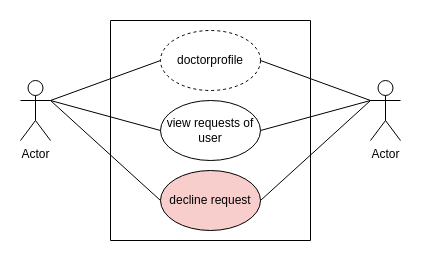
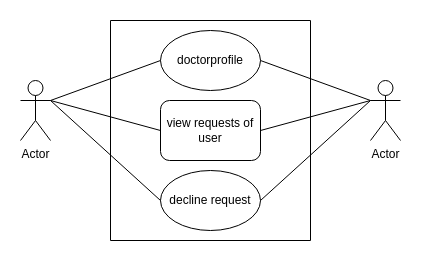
  <mxCell id="0" />
  <mxCell id="1" parent="0" />
  <mxCell id="2" value="Actor" style="shape=umlActor;verticalLabelPosition=bottom;verticalAlign=top;html=1;outlineConnect=0;" vertex="1" parent="1"><mxGeometry x="20" y="80" width="30" height="60" as="geometry" /></mxCell>
  <mxCell id="3" value="Actor" style="shape=umlActor;verticalLabelPosition=bottom;verticalAlign=top;html=1;outlineConnect=0;" vertex="1" parent="1"><mxGeometry x="370" y="80" width="30" height="60" as="geometry" /></mxCell>
  <mxCell id="4" value="" style="swimlane;startSize=0;" vertex="1" parent="1"><mxGeometry x="110" y="20" width="200" height="220" as="geometry" /></mxCell>
- <mxCell id="5" value="doctorprofile" style="ellipse;whiteSpace=wrap;html=1;dashed=1;" vertex="1" parent="4"><mxGeometry x="50" y="10" width="100" height="60" as="geometry" /></mxCell>
- <mxCell id="6" value="decline request" style="ellipse;whiteSpace=wrap;html=1;fillColor=#f8cecc;" vertex="1" parent="4"><mxGeometry x="50" y="150" width="100" height="60" as="geometry" /></mxCell>
- <mxCell id="7" value="view requests of user" style="ellipse;whiteSpace=wrap;html=1;" vertex="1" parent="4"><mxGeometry x="50" y="80" width="100" height="60" as="geometry" /></mxCell>
+ <mxCell id="5" value="doctorprofile" style="ellipse;whiteSpace=wrap;html=1;" vertex="1" parent="4"><mxGeometry x="50" y="10" width="100" height="60" as="geometry" /></mxCell>
+ <mxCell id="6" value="decline request" style="ellipse;whiteSpace=wrap;html=1;" vertex="1" parent="4"><mxGeometry x="50" y="150" width="100" height="60" as="geometry" /></mxCell>
+ <mxCell id="7" value="view requests of user" style="whiteSpace=wrap;html=1;rounded=1;" vertex="1" parent="4"><mxGeometry x="50" y="80" width="100" height="60" as="geometry" /></mxCell>
  <mxCell id="8" value="" style="endArrow=none;html=1;rounded=0;exitX=0;exitY=0.5;exitDx=0;exitDy=0;" edge="1" parent="1" source="6"><mxGeometry width="50" height="50" relative="1" as="geometry"><mxPoint x="0" y="150" as="sourcePoint" /><mxPoint x="50" y="100" as="targetPoint" /></mxGeometry></mxCell>
  <mxCell id="9" value="" style="endArrow=none;html=1;rounded=0;exitX=1;exitY=0.5;exitDx=0;exitDy=0;" edge="1" parent="1" source="6"><mxGeometry width="50" height="50" relative="1" as="geometry"><mxPoint x="320" y="150" as="sourcePoint" /><mxPoint x="370" y="100" as="targetPoint" /></mxGeometry></mxCell>
  <mxCell id="10" value="" style="endArrow=none;html=1;rounded=0;exitX=1;exitY=0.5;exitDx=0;exitDy=0;" edge="1" parent="1" source="7"><mxGeometry width="50" height="50" relative="1" as="geometry"><mxPoint x="320" y="150" as="sourcePoint" /><mxPoint x="370" y="100" as="targetPoint" /></mxGeometry></mxCell>
  <mxCell id="11" value="" style="endArrow=none;html=1;rounded=0;entryX=0;entryY=0.5;entryDx=0;entryDy=0;" edge="1" parent="1" target="7"><mxGeometry width="50" height="50" relative="1" as="geometry"><mxPoint x="50" y="100" as="sourcePoint" /><mxPoint x="100" y="50" as="targetPoint" /></mxGeometry></mxCell>
  <mxCell id="12" value="" style="endArrow=none;html=1;rounded=0;exitX=1;exitY=0.5;exitDx=0;exitDy=0;" edge="1" parent="1" source="5"><mxGeometry width="50" height="50" relative="1" as="geometry"><mxPoint x="320" y="150" as="sourcePoint" /><mxPoint x="370" y="100" as="targetPoint" /></mxGeometry></mxCell>
  <mxCell id="13" value="" style="endArrow=none;html=1;rounded=0;entryX=0;entryY=0.5;entryDx=0;entryDy=0;" edge="1" parent="1" target="5"><mxGeometry width="50" height="50" relative="1" as="geometry"><mxPoint x="50" y="100" as="sourcePoint" /><mxPoint x="100" y="50" as="targetPoint" /></mxGeometry></mxCell>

Exercise: List each line of the entries above that contains the string "doctorprofile", reproducing every such line in full.

Full solution:
- <mxCell id="5" value="doctorprofile" style="ellipse;whiteSpace=wrap;html=1;dashed=1;" vertex="1" parent="4"><mxGeometry x="50" y="10" width="100" height="60" as="geometry" /></mxCell>
+ <mxCell id="5" value="doctorprofile" style="ellipse;whiteSpace=wrap;html=1;" vertex="1" parent="4"><mxGeometry x="50" y="10" width="100" height="60" as="geometry" /></mxCell>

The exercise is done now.